多くの会社では水分補給を自己判断で自由に取るようにし、異常を感じたらすぐに休むように指示していますが、従業員には頑張り屋さんが多く、無理をしてしまう傾向があります。皆が頑張っているのに自分一人が休むわけにはいかない...といった気持ちは、私も理解できます。喉が渇く前に水を飲めと言われていますが、一方で飲み過ぎてもいけないと言われてしまうと、結局は個人の判断となってしまい、問題解決になりません。一旦気分が悪くなってしまうと回復には時間がかかり大変ですから、気分が悪くなる前に休んで問題を起こさない未然防止型の対応が必要です。
ところが、熱中症は気温と湿度の両方が関係する複雑な条件下で起こりやすいとされており、事前の対応を自己判断できるような単純なものではありません。熱中症警戒アラート発令には「暑さ指数:WBGT(湿球黒球温度)」という湿度計と普通の温度計と黒球温度計という3つの計測器を使って計算する複雑な温度指数が使われています。気温が高くても湿度が低ければ熱中症は起きにくいのですが、気温が低くても湿度が高いと熱中症が起きやすいという複雑なバランスがあります。普通の温度計と湿度計を使った簡易早見表もありますが、これを毎回見て判断するのは現実的ではなく、個人の判断は難しいと思います。
(早見表:https://www.town.matsukawa.lg.jp/material/files/group/5/WBGT.pdf)
先日機械加工のA社の現場で、各工程に黒い球体が付いた見慣れない計測器を見かけました。何を計測しているのか尋ねたところ、「暑さ指数」を測っているとのことでした。現場は大型の溶接機や切断機のような熱を発する設備が多く、熱中症リスクが高い職場です。そこで、A社では暑さ指数を職場ごとに測定し、その情報に基づいて、その職場の休憩頻度や給水方法を決めて実行するようにしていました。職場の労働強度に合わせて、指標数値ごとに「30分に1回、5分の休憩を取る」といった職場ごとのルールを定めています。この湿球黒球温度計は4年前では4万円くらいしましたが、今は数千円で入手できます。熱中症警戒アラートは、この湿球黒球温度が25度以上28度未満で警戒、28度以上31度未満で厳重警戒、31度以上で危険となります。
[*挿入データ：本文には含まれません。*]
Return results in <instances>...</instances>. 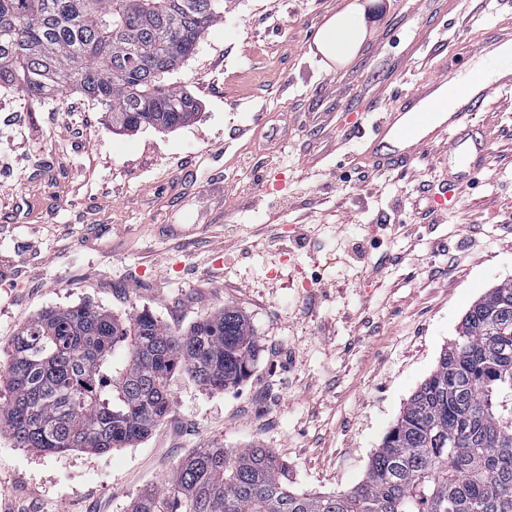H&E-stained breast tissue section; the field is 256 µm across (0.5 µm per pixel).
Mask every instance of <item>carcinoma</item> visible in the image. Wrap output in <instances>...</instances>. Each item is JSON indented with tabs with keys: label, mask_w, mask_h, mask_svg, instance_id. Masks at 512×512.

一般の状況でも熱中症警戒アラートが頻繁に発令される現在、生産現場の状況は更に危険である可能性があります。このように状況を数値化し、その数値に基づいて給水や休憩実行の具体的なルールを決めることは、今の時代に必要なことだと思います。
事故が起きる直前までは大丈夫と思っていても、実際に事故が起きてしまえば取り返しがつかないことになります。未然防止の考え方で、積極的に休憩を取り、結果として最高のパフォーマンスを発揮することにチャレンジしましょう!